Perhaps most impactful were remarks by Indigenous Women Rising co-founder Rachel Guera-Cordero de Lorenzo, whose spunky, thoughtful commentary included an aside on "working inter-generationally" as an activist. "No one knows everything," she said, "but together, we know a lot."

I thought a lot about that idea through the lens of taking care of my kids. Twins are the greatest blessing I can imagine and the greatest challenge. You must be "on" all the time, whether tending to their basic functions, taking them to doctor's appointments, or trying to maintain order elsewhere in the household. It is not something most healthy relationships can trade off on - my wife taking certain shifts, then myself, for instance.

Add to the fact that I do not presently have a full-time job and am scraping freelance work together in the interim, and things inside my head can be a pressure cooker. Parenthood is a joy, but I'd be misrepresenting the truth if I only focused on that. Unlocking the mysteries of why one of them is crying after you've fed, burped, changed and held them for a length of time is a question I'd like to answer more incisively, and with less mood swings.
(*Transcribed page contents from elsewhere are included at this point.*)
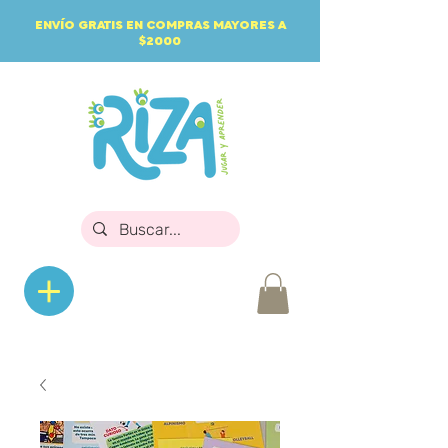
ENVÍO GRATIS EN COMPRAS MAYORES A
$2000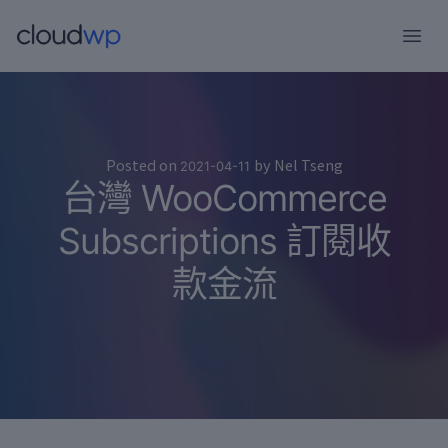
跳
至
主
要
內
容
Posted on
by
Nel Tseng
2021-04-11
台灣 WooCommerce
Subscriptions 訂閱收
款金流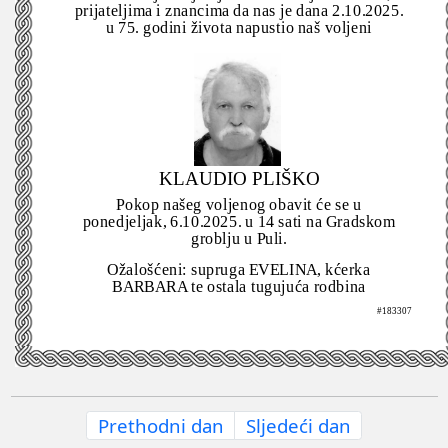
prijateljima i znancima da nas je dana 2.10.2025.
u 75. godini života napustio naš voljeni
KLAUDIO PLIŠKO
Pokop našeg voljenog obavit će se u
ponedjeljak, 6.10.2025. u 14 sati na Gradskom
groblju u Puli.
Ožalošćeni: supruga EVELINA, kćerka
BARBARA te ostala tugujuća rodbina
#183307
Prethodni dan
Sljedeći dan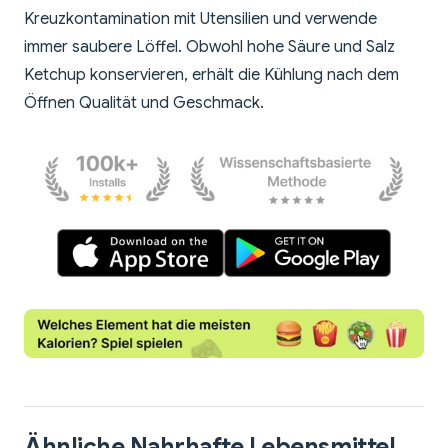
Kreuzkontamination mit Utensilien und verwende
immer saubere Löffel. Obwohl hohe Säure und Salz
Ketchup konservieren, erhält die Kühlung nach dem
Öffnen Qualität und Geschmack.
Ähnliche Nahrhafte Lebensmittel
But de Lorenzo's words really hit me where I live, and unlocked waves of previously uncited gratitude: to Nicole for a decade of growth and limitless patience; my family for their unwavering support; friends who've taken time out of their busy lives to sit and admire the beauty of our children or roll up their sleeves and help get our errands under control; and especially to my daughters themselves, who will someday hopefully understand, at my conveyance, how their birth and lives are more significant than any other achievement I could name.

The work of organizations like ALBA, Puffin, 18 by Vote and the others is vast and challenging - a 300 million-legged race up the hill of progress. But it's also immediately enriching and gratifying if you take the time to sit back and think about what is possible. I walked away from the event proud to have bore witness and elated to imbue that positivity onto the napping spirits of my beautiful girls. Together, we know a lot.